Although these parallel arguments are outlandish to our ears today, they all, in fact, have historical precedent—and from not so long ago. Most tellingly, these arguments rely on the same logic as Harris’s. But of course they have little hope of showing that we should approve slavery, prohibit gay marriage, and bring about the elimination of Jews, gypsies, and the mentally disabled. Why? Because these arguments merely assume that we should, then recommend the scientific study and promotion of these ends.
Additionally, Harris makes an error I alluded to above. It's not so much that he assumes well-being to be a moral good, although as Davison and Nedelisky point out, that assumption is problematic, rather it's his assumption that anyone has a duty, an obligation, to promote other people's well-being.

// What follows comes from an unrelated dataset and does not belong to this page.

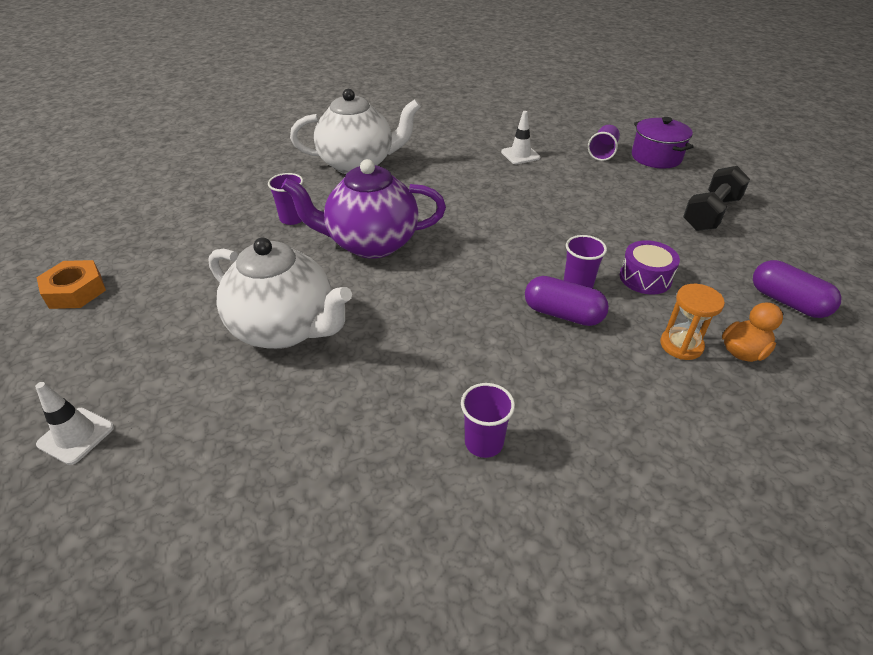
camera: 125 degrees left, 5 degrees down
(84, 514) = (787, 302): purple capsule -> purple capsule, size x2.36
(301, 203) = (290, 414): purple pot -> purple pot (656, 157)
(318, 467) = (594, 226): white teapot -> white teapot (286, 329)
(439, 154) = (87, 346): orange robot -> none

That assumption is completely ungrounded. Why, for example, would it be wrong to state that my only moral duty, if I have any, is to myself and that others should see to their own interests?

Someone may reply that if I were to adopt that posture others will resent me, and I will suffer for it, but that's a purely prudential, not a moral, argument. The reply to it is that to which Plato adverts in The Republic: The best course of action is to act selfishly while deceiving others into thinking that you're actually unselfish. Indeed, the wisest course, given naturalism, is to be selfish while encouraging others to be altruistic. Why, on naturalism, would such a strategy be morally wrong?

The problem with attempts such as the Hedgehog article illuminates is that they are efforts to ground morality in human reason, but this is a quixotic task. Canadian philosopher Kai Nielsen made the attempt himself and toward the end of his career he finally acknowledged the futility of the endeavor. He wrote:
We have not been able to show that reason requires the moral point of view, or that all really rational persons, unhoodwinked by myth or ideology, need not be individual egoists or amoralists....Reason doesn't decide here....The picture I have painted is not a pleasant one. Reflection on it depresses me....Pure reason will not take you to morality.
Nor will reason's handmaiden, science. Only a transcendent, personal moral authority which possesses the power to impose accountability can be an adequate ground for moral obligation.